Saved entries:
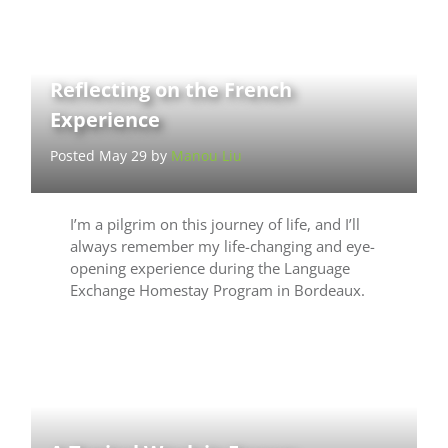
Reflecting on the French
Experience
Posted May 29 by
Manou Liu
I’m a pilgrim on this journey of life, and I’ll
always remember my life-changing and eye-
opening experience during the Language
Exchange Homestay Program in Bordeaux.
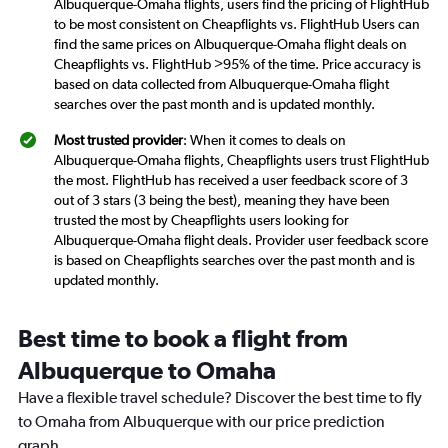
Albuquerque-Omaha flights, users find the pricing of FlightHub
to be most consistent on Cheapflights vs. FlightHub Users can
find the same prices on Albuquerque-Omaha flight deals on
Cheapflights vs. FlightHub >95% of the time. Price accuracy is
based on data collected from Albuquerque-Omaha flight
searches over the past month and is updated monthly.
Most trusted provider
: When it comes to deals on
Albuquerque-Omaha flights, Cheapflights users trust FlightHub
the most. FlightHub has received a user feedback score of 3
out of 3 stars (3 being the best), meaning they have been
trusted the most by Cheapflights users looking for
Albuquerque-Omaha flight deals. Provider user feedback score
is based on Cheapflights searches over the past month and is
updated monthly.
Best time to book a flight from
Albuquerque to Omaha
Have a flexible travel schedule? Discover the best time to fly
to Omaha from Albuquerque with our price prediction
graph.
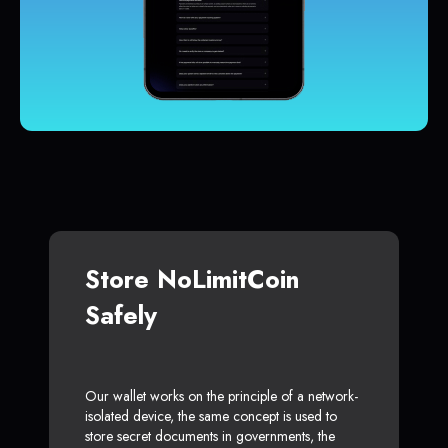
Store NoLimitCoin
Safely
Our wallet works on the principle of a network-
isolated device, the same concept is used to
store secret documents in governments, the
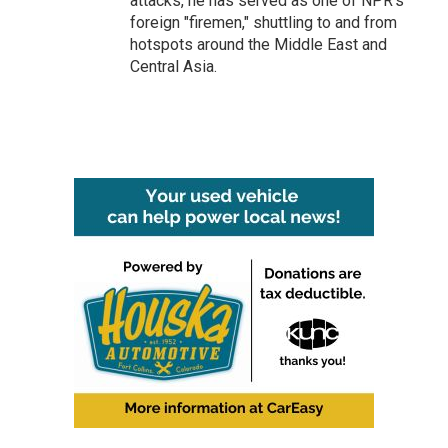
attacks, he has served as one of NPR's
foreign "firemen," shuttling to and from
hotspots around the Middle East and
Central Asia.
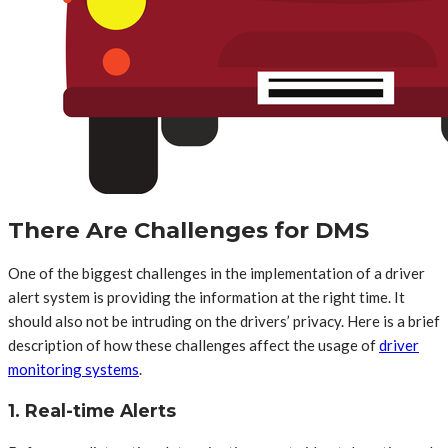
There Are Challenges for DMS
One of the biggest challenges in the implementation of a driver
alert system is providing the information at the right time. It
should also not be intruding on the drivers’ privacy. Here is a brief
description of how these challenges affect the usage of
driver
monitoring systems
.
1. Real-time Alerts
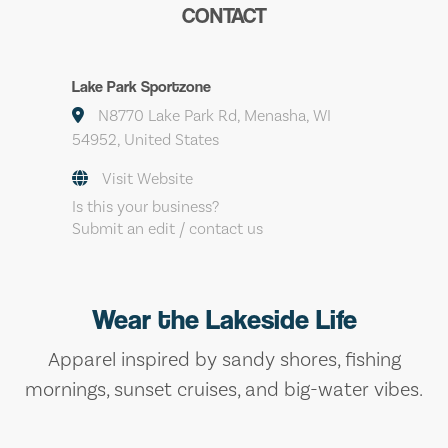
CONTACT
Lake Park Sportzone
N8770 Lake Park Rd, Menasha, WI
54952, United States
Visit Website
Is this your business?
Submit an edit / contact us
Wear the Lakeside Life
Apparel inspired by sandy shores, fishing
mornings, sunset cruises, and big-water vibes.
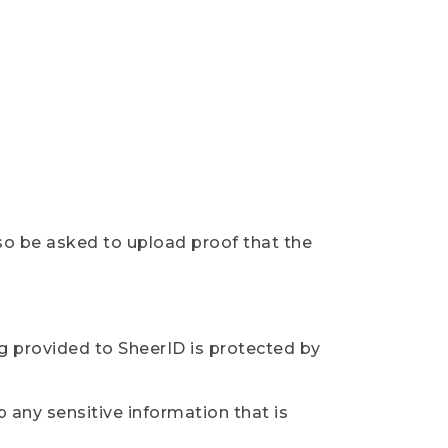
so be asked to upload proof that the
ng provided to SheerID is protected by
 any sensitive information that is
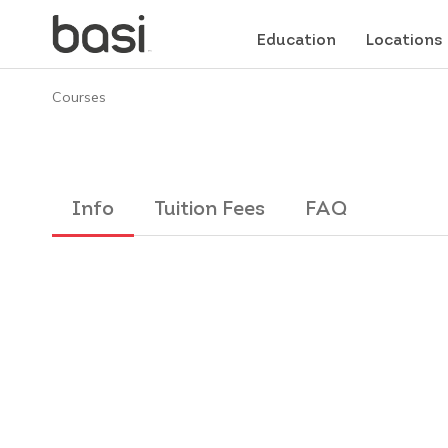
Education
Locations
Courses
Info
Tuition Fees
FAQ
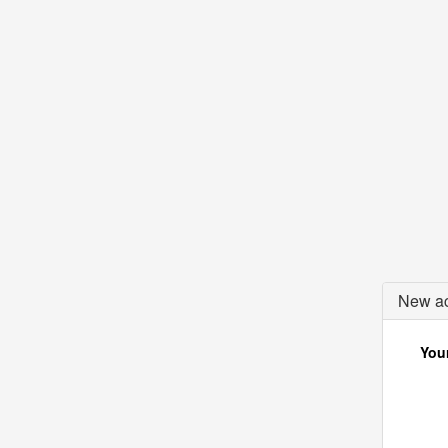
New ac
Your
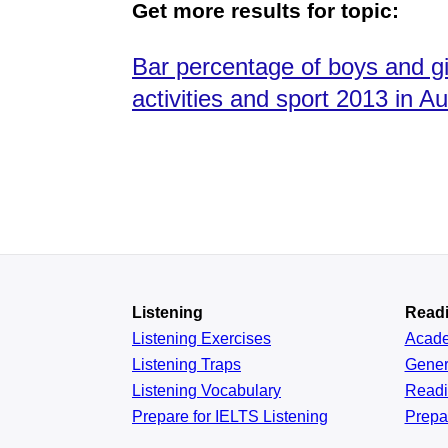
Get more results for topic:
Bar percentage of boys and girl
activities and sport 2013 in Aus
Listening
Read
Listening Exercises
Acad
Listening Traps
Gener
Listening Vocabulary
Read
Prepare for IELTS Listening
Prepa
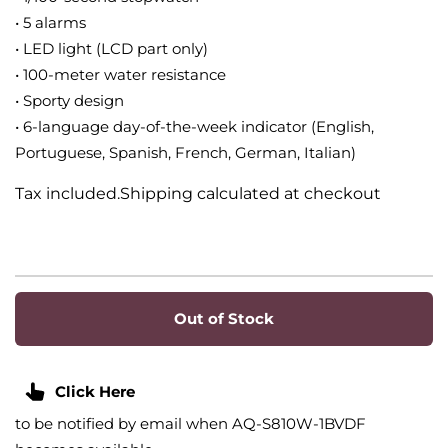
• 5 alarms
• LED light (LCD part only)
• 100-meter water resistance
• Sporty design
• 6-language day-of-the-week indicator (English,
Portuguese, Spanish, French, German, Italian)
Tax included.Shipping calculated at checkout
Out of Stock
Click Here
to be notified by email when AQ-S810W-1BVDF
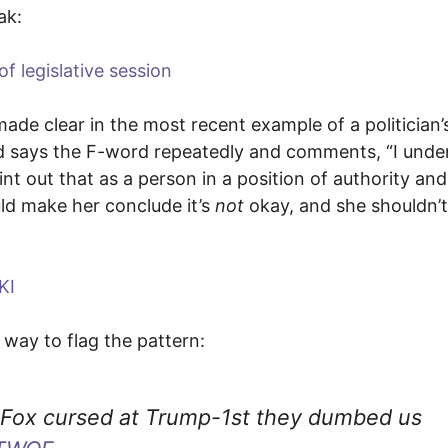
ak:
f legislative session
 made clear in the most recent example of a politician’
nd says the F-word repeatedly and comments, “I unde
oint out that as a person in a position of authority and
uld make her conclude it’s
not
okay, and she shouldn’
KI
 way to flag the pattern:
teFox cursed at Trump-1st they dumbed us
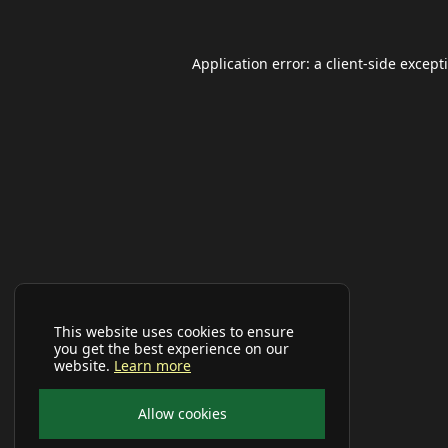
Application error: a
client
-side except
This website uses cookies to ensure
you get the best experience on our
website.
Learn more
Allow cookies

Your objective: Every line of the records in which the string "that" is found should be counted, and only the count returned.

Task result: 3